Annotation guidelines will be available in Zenodo.

DISTEMIST training, test and background set is available at Zenodo.


The training dataset consists of 750 annotated clinical cases. The annotations can be accessed via a tab-separated file with the following fields:

  • filename: document name
  • mark: identifier mention id
  • label: mention type (ENFERMEDAD)
  • off0: starting position of the mention in the document
  • off1: ending position of the mention in the document
  • span:  text span
  • codes: List of Snomed-CT concept codes linked to the mention. If there is more than one code associated with a mention, they will be concatenated by the symbol “+”.
  • semantic relation: the relationship between the assigned code and the mention. It can be EXACT, when the code corresponds exactly with the mention, or NARROW, when the mention corresponds to a narrower concept than the Snomed-CT code. For instance, the concept “Chorioretinal lacunae” does not exist in Snomed-CT. Then, it is normalized to the Snomed-CT ID 302893000 (“Chorioretinal disorder”).

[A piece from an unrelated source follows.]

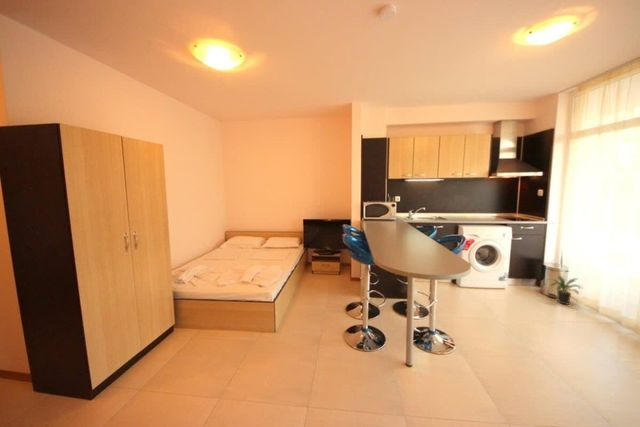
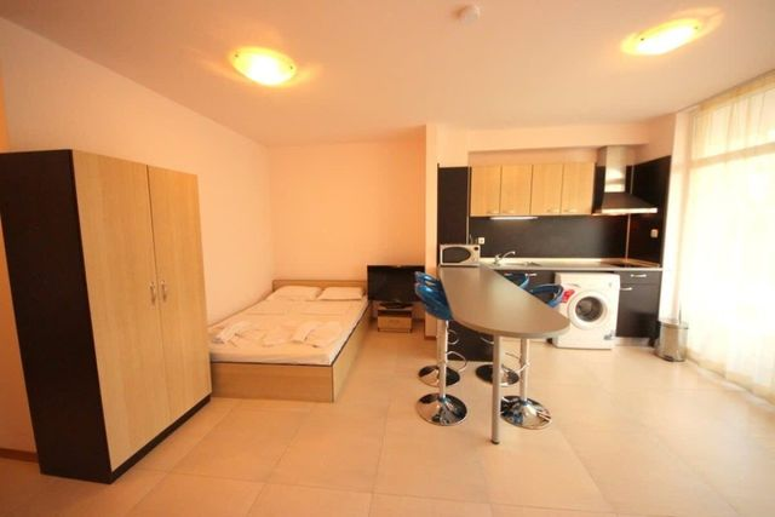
- potted plant [547,274,583,306]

In addition, txt files will be provided for each of the clinical cases in order to access the context of each mention and to train the automatic system.


The test dataset consists of 200 unannotated clinical cases.

It is published together with a larger collection of 2800 background clinical cases, to avoid manual corrections. You have to make predictions for the 3000 clinical cases and you will be evaluated in the 200 that belong to the test set.